Soal Tertulis 1 =
Sebutkan jumlah baris data yang memuat kata "degree". Jawab dengan angkanya saja.

Bacaan =
28 Desember 2012

Di Bawah Pohon Kapas, di Hati dan Kenangan




RUMAHMU di bawah pohon kapas.

Sementara aku bernapas, hidup, dan merasa trenyuh, kau di sana: terlindung pualam berpahat nama, di bawah pohon kapas. Tahun ini aku berlebaran dengan baju baru, kau dengan nisan baru.

Tahun lalu, penandamu hanya tonggak kayu kecil. Doyong pula. Ibu marah kepada bapak, jejak terakhirmu di dunia terancam sirna. Maka dipesanlah kijing pualam itu. Abu-abu, dengan nama lengkapmu. Juga tanggal matimu.

Lebaran sudah empat kali lewat. Kau masih jadi bayang-bayang. Apa karena kita tak pernah ucapkan salam berpisah? Barangkali. Kau tahu-tahu saja pergi. Aku terlambat pulang. Bahkan untuk menjenguk sejenak wajah kecil yang mungkin pucat; yang tengah senyum atau datar-kaku, aku tak tahu. Bahkan untuk lihat gunduk terakhir yang ditimbunkan di bawah pohon kapas itu. Mau salahkan siapa?

Sejak itu perpisahan dengan orang-orang tercinta tak pernah mudah. Aku tak pernah akan siap. Padahal dulu, mati adalah kata yang begitu jauh, yang gemanya bahkan tak pernah sampai di rumah kita. Tak pernah.

Data yang Diberikan =
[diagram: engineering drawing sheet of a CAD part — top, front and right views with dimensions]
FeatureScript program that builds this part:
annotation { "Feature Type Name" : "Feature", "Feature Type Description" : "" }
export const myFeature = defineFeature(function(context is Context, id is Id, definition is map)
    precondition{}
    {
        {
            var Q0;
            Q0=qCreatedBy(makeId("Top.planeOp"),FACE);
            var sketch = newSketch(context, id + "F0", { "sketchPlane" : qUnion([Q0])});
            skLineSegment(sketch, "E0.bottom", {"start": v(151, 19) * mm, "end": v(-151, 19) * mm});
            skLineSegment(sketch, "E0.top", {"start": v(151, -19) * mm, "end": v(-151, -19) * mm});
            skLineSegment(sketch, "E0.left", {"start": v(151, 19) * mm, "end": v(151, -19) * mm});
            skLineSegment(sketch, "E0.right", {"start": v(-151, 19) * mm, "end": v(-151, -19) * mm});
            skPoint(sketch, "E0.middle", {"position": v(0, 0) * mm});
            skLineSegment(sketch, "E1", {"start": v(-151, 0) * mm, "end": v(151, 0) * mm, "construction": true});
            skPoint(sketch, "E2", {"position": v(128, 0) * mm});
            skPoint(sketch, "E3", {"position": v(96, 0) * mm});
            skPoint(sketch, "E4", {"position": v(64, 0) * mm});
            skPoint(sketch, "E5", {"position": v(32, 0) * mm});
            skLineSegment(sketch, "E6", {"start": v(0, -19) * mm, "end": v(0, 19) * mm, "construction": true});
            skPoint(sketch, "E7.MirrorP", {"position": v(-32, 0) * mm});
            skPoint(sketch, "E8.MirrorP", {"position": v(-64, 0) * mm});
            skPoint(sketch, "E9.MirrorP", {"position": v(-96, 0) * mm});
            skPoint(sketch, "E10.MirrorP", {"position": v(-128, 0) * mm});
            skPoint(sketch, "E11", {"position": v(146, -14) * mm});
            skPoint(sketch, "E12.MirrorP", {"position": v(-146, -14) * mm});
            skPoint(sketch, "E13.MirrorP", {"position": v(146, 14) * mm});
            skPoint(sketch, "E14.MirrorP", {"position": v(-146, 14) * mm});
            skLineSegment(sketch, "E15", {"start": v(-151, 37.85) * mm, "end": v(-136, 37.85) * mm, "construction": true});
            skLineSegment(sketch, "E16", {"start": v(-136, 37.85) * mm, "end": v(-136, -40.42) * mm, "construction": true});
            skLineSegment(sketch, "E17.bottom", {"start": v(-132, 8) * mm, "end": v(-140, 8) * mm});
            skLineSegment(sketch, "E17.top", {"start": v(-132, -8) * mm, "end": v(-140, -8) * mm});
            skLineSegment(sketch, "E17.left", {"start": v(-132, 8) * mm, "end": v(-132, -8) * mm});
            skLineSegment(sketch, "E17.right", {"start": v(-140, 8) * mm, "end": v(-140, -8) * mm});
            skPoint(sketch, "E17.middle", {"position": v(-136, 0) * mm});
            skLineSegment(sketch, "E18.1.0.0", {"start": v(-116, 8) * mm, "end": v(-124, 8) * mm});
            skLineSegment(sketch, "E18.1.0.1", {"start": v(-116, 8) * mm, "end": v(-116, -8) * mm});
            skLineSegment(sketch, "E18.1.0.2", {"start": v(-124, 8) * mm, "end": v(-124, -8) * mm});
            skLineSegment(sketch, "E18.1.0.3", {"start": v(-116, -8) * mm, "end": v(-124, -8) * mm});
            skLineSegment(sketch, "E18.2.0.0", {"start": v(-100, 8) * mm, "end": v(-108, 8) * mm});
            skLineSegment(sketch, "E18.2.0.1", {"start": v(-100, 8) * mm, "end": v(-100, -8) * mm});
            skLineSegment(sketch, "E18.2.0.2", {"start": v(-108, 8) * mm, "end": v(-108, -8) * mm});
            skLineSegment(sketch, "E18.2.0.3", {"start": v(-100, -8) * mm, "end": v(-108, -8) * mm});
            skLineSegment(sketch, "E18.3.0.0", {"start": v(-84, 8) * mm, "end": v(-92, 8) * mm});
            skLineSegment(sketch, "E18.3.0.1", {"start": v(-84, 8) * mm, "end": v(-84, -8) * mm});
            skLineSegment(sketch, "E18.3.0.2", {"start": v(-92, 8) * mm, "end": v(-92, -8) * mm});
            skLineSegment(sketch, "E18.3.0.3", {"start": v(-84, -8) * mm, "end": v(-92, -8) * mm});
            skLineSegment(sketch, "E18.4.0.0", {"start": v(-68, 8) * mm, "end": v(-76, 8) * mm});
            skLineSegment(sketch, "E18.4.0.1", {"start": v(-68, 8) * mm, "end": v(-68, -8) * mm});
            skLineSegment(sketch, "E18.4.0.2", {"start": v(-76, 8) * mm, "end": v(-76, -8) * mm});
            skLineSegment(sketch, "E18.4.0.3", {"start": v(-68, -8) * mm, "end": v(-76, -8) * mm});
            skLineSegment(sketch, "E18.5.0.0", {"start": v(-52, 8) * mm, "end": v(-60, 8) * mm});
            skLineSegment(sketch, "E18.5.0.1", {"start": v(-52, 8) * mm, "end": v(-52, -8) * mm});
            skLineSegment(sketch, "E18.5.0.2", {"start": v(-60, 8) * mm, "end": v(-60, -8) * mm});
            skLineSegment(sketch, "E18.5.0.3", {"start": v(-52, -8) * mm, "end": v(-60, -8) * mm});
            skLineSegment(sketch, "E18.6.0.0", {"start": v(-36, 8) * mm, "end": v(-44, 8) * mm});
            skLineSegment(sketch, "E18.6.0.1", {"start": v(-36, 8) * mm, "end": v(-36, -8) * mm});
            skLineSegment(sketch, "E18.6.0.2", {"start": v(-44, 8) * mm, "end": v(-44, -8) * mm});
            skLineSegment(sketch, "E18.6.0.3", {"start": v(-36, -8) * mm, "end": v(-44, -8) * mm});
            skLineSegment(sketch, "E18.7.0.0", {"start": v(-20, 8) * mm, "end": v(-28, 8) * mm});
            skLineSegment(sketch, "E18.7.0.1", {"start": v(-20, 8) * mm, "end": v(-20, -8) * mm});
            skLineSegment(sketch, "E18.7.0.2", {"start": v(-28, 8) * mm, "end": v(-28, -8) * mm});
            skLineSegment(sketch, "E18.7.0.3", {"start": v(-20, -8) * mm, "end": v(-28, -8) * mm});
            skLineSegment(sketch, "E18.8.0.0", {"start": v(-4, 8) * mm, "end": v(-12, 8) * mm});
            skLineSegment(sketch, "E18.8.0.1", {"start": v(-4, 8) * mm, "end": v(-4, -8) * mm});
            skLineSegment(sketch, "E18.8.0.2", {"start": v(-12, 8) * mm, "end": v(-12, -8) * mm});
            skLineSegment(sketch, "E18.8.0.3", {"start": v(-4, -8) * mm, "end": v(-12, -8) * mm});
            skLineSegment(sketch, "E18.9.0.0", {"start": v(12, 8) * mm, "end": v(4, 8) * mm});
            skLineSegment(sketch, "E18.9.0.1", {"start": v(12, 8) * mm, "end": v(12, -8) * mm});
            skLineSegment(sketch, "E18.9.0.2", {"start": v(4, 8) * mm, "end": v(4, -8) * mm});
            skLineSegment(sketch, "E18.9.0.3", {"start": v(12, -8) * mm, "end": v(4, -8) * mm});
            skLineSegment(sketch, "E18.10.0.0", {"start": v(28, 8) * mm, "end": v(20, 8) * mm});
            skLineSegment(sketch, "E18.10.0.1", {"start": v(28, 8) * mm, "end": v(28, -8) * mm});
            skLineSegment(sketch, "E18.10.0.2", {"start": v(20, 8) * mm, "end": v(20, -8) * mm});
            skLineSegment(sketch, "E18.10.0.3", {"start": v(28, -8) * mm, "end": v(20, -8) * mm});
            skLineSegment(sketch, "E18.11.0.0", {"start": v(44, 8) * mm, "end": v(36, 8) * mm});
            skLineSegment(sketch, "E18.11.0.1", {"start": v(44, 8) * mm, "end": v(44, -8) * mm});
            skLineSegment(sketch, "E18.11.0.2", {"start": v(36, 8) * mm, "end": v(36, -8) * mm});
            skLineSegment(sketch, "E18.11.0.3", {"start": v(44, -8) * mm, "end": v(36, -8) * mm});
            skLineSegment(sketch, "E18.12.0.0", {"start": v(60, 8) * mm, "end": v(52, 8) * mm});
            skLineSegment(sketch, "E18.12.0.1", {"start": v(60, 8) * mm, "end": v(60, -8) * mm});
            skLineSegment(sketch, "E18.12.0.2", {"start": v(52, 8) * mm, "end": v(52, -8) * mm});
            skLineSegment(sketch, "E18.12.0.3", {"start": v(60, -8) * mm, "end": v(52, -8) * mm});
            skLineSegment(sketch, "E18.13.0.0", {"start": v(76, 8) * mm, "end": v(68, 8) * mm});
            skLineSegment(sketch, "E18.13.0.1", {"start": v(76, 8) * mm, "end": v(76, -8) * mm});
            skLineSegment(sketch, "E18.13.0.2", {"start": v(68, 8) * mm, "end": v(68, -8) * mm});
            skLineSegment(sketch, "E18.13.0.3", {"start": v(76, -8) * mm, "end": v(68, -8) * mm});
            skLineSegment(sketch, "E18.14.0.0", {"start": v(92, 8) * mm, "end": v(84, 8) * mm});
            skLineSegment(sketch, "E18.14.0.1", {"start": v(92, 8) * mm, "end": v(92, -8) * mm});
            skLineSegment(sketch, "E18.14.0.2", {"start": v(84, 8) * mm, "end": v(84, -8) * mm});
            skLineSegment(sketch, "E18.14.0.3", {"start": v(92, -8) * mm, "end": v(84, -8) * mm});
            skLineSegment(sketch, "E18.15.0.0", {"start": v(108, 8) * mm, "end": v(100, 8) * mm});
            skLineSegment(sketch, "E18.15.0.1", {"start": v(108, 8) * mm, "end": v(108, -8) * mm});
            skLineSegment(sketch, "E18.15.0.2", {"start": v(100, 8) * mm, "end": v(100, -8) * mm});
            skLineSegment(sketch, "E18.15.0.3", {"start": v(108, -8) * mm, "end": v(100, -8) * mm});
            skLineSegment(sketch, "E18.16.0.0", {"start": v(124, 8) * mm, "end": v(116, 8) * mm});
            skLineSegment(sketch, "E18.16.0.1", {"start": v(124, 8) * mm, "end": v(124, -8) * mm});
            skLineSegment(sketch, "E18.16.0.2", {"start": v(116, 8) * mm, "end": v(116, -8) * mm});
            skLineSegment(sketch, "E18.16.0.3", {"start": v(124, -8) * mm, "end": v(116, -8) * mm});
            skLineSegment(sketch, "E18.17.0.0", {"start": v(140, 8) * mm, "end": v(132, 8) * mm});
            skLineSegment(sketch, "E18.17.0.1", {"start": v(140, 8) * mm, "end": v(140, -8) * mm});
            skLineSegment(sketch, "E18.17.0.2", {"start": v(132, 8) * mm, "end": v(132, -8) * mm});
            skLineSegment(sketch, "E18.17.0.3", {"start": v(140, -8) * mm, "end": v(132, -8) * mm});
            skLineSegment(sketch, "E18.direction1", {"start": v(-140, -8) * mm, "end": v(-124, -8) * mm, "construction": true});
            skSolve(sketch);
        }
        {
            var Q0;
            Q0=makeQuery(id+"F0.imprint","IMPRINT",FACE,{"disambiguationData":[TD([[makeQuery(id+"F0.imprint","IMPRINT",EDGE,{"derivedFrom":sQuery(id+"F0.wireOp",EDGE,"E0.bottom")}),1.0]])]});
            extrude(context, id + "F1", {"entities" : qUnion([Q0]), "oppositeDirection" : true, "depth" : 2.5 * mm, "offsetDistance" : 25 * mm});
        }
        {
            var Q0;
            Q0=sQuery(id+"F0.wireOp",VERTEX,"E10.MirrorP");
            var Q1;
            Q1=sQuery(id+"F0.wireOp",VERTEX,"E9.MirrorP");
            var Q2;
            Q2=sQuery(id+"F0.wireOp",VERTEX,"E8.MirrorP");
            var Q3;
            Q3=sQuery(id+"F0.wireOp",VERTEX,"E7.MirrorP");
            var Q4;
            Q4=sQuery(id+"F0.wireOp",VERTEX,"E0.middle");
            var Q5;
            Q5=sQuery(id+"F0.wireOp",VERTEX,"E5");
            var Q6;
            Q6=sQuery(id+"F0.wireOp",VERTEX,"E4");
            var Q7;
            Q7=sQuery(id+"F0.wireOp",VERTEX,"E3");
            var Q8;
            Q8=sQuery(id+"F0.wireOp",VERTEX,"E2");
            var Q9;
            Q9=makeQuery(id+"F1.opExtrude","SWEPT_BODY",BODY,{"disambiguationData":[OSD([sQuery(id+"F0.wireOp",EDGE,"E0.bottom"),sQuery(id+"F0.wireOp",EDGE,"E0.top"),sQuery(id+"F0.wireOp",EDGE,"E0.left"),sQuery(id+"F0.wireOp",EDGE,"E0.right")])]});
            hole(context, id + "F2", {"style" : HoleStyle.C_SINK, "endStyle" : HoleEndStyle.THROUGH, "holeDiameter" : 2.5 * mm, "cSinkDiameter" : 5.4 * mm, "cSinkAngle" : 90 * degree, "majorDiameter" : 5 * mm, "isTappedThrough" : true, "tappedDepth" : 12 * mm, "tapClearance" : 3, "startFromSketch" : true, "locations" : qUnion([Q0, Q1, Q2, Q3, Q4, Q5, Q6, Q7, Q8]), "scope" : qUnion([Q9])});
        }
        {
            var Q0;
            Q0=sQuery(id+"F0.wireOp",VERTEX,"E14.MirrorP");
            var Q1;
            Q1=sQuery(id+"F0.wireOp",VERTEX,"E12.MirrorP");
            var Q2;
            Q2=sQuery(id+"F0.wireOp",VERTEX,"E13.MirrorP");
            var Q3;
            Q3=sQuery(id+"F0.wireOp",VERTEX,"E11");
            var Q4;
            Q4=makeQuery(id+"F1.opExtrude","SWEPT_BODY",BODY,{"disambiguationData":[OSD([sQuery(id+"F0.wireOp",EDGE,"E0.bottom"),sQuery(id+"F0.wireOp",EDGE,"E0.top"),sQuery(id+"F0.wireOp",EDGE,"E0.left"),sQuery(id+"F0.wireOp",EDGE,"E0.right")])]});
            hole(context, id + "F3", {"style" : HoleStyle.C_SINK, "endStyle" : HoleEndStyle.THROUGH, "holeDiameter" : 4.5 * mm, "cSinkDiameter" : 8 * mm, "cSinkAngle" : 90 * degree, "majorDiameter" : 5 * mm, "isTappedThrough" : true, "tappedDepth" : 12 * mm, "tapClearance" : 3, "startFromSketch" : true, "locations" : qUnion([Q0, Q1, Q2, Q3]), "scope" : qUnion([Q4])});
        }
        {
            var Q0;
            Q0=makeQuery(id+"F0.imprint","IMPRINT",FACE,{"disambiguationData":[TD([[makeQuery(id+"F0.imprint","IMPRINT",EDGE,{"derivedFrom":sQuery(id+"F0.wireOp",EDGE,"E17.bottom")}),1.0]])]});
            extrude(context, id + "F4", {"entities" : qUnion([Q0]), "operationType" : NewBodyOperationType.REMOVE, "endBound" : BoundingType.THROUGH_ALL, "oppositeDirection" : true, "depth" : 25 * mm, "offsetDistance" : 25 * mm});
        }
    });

Soal Tertulis 2 =
Tuliskan kembali bagian tulisan tentang makam di bawah pohon kapas, dari "Sementara aku bernapas, hidup, dan" sampai "Mau salahkan siapa?".

Jawaban Lengkap 1 =
2

Jawaban Lengkap 2 =
Sementara aku bernapas, hidup, dan merasa trenyuh, kau di sana: terlindung pualam berpahat nama, di bawah pohon kapas. Tahun ini aku berlebaran dengan baju baru, kau dengan nisan baru.

Tahun lalu, penandamu hanya tonggak kayu kecil. Doyong pula. Ibu marah kepada bapak, jejak terakhirmu di dunia terancam sirna. Maka dipesanlah kijing pualam itu. Abu-abu, dengan nama lengkapmu. Juga tanggal matimu.

Lebaran sudah empat kali lewat. Kau masih jadi bayang-bayang. Apa karena kita tak pernah ucapkan salam berpisah? Barangkali. Kau tahu-tahu saja pergi. Aku terlambat pulang. Bahkan untuk menjenguk sejenak wajah kecil yang mungkin pucat; yang tengah senyum atau datar-kaku, aku tak tahu. Bahkan untuk lihat gunduk terakhir yang ditimbunkan di bawah pohon kapas itu. Mau salahkan siapa?